> DATASET EXTRACT
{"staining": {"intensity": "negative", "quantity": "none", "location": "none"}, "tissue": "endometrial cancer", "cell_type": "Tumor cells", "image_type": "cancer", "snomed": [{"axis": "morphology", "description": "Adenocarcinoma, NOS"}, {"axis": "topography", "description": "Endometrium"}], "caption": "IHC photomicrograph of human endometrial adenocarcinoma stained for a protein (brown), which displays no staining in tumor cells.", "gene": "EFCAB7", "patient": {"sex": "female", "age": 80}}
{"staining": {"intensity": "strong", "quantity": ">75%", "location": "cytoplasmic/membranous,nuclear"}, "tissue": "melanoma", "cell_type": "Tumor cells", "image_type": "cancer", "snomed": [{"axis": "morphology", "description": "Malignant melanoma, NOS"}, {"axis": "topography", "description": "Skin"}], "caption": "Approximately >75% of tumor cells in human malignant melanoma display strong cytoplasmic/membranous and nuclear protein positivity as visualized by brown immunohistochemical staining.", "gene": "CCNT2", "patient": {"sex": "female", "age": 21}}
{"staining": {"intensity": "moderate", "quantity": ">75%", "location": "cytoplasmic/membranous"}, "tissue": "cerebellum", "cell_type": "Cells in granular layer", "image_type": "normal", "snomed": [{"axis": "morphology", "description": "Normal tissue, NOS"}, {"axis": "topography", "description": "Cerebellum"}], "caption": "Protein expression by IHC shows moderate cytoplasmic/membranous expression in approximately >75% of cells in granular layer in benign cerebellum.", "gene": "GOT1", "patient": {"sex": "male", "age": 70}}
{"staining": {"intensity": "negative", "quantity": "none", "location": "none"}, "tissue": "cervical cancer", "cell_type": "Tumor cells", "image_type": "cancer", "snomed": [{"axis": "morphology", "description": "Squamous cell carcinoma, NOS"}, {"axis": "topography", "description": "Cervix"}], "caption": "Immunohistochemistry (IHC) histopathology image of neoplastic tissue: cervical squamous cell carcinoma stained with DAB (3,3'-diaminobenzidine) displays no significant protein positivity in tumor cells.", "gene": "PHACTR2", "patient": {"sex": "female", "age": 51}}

> PROBLEM TO SOLVE
Output all of the data in full, exactly as given.

> RESULT
{"staining": {"intensity": "negative", "quantity": "none", "location": "none"}, "tissue": "endometrial cancer", "cell_type": "Tumor cells", "image_type": "cancer", "snomed": [{"axis": "morphology", "description": "Adenocarcinoma, NOS"}, {"axis": "topography", "description": "Endometrium"}], "caption": "IHC photomicrograph of human endometrial adenocarcinoma stained for a protein (brown), which displays no staining in tumor cells.", "gene": "EFCAB7", "patient": {"sex": "female", "age": 80}}
{"staining": {"intensity": "strong", "quantity": ">75%", "location": "cytoplasmic/membranous,nuclear"}, "tissue": "melanoma", "cell_type": "Tumor cells", "image_type": "cancer", "snomed": [{"axis": "morphology", "description": "Malignant melanoma, NOS"}, {"axis": "topography", "description": "Skin"}], "caption": "Approximately >75% of tumor cells in human malignant melanoma display strong cytoplasmic/membranous and nuclear protein positivity as visualized by brown immunohistochemical staining.", "gene": "CCNT2", "patient": {"sex": "female", "age": 21}}
{"staining": {"intensity": "moderate", "quantity": ">75%", "location": "cytoplasmic/membranous"}, "tissue": "cerebellum", "cell_type": "Cells in granular layer", "image_type": "normal", "snomed": [{"axis": "morphology", "description": "Normal tissue, NOS"}, {"axis": "topography", "description": "Cerebellum"}], "caption": "Protein expression by IHC shows moderate cytoplasmic/membranous expression in approximately >75% of cells in granular layer in benign cerebellum.", "gene": "GOT1", "patient": {"sex": "male", "age": 70}}
{"staining": {"intensity": "negative", "quantity": "none", "location": "none"}, "tissue": "cervical cancer", "cell_type": "Tumor cells", "image_type": "cancer", "snomed": [{"axis": "morphology", "description": "Squamous cell carcinoma, NOS"}, {"axis": "topography", "description": "Cervix"}], "caption": "Immunohistochemistry (IHC) histopathology image of neoplastic tissue: cervical squamous cell carcinoma stained with DAB (3,3'-diaminobenzidine) displays no significant protein positivity in tumor cells.", "gene": "PHACTR2", "patient": {"sex": "female", "age": 51}}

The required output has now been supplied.